April 22, 2007

A Mechanic, a Real Estate Agent and a Pine Tree Walk Into a Bar...

Stop me if you've heard this one before. Lots of pitching woes to talk about over the last few days. The Post alone has stories on Patterson's mechanics, Cordero's location and Matt Chico's remarkable, heretofore unadvertised ability to pitch sideways. You guys in the Marlin's dugout better NOT be drinking any F@&$*#g Merlot! (What do you want from me, Dave Shenin already covered all the obvious Major League and Bull Durham jokes.) But seriously, he does this 3-4 times a year? He does it down in the bullpen during warm-ups?! I know this team is on a budget, but can we please all chip in a get this kid a rosin bag before an errant 5th inning pitch takes out big-headed Abe Lincoln?
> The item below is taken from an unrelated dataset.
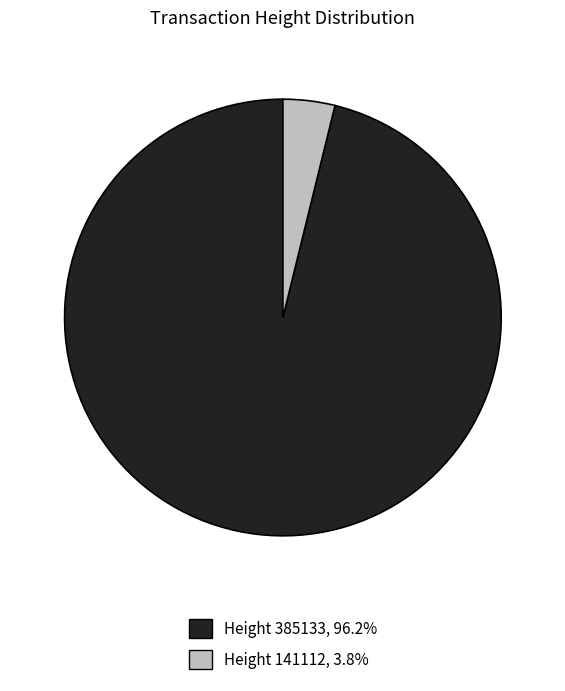

Is there any slice that represents more than half of the pie?

Yes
Meanwhile, elsewhere in the Natosphere
Cap Pun and OMG go into greater detail on the pitching struggles of the Big Unhealthy, and Federal Baseball has a much expanded post on the myriad Pattersonian possibilities, featuring a guest appearance by Bill James. What it all boils down to is that some combination of injury, insufficient rehab time and fatigue have combined to render J-Patt our least effective starter (though Chico seems determined to make a run at that title.) And that's the best case scenario. The other two possibilities are that J-Patt has developed a new injury that he hasn't felt the need to disclose, or that the repeated cycle of injuries and surgeries have completely destroyed his mechanics. Time will tell, but Patterson's struggles, combined with Chico's wildness, Williams' lack of confidence, Bergmann's inevitable return to Earth, and Shawn Hill's ill-advised Alex Escobar impersonation, put even more pressure on our indentured serv... I mean, relief pitchers.

Bad pitching is like an
Ouroboros, the serpent that devours its own tail. It is its own cause and effect, a vicious Catch-22. Bad starting pitching forces relievers into games earlier. Relievers get overworked and tired, and pitch badly. Managers, in an attempt to spare the bullpen, leave struggling starters in the game longer, which wears them out both physically and mentally, and usually doesn't end up sparing the bullpen much anyway. Really, the only cure for the Nats current pitching problems is to take every pitcher on the 25-man roster with an option to burn and start shuttling them back and forth to AAA Columbus to rest them. If we're going to use six pitchers a game every night, we ought to at least try to guarantee that they aren't the same six pitchers.